When an “I thought I was going to die quake” occurs amidst four additional major earthquakes and 15,000 aftershocks during a sixteen-month period, it challenges people’s ability to cope and recover. Residents of Canterbury, New Zealand endured this extended, chaotic state in 2010/11; and continue to deal with lingering effects on their devastated central city, Christchurch. Stress and coping theory suggests that finding meaning in such situations can help people recover, and that religion and spirituality often play a role in post-disaster resilience. Despite this, there is very little research literature examining this phenomenon and even less that considers spirituality separate from religion. This research focuses on this underrepresented area by considering the personal spiritual or meaningful experiences of people in post-earthquake Canterbury.
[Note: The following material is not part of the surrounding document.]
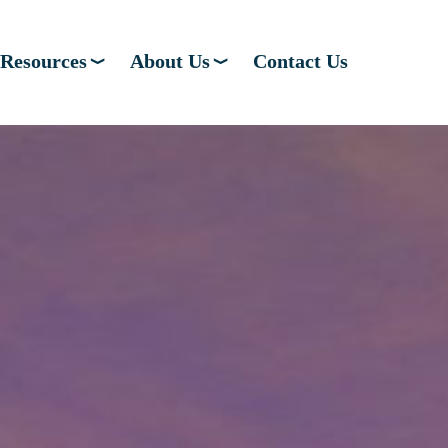
Resources
About Us
Contact Us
Data from sixteen in-depth, minimally directed interviews were thematically analyzed to understand each individual’s meaning construction and coping/recovery process and identify connective themes and patterns amongst their experiences. Four core elements of acceptance, clarity and choice, connection, and transcendence emerged from the thematic analysis to conceptualize a model of transcendent coping. Transcendent coping represents an additional type of coping in the transactional model of stress and coping, which serves to support the previous denoted problem-, emotion-, and meaning-focused coping approaches. Transcendent coping offers openness, empowerment, comfort and expansion not necessarily reliant upon theistic or religious beliefs and practices. Rather, this secular spiritual coping is inherent in everyday, mundane practices such as being in the moment, aligning to and acting from personal values, connecting to that and those who bring comfort, and experiencing transcendence in moments of awe and expansion. This research contributes to the growing interest in spirituality as an important facet of human nature that can support wellbeing in the face of stress.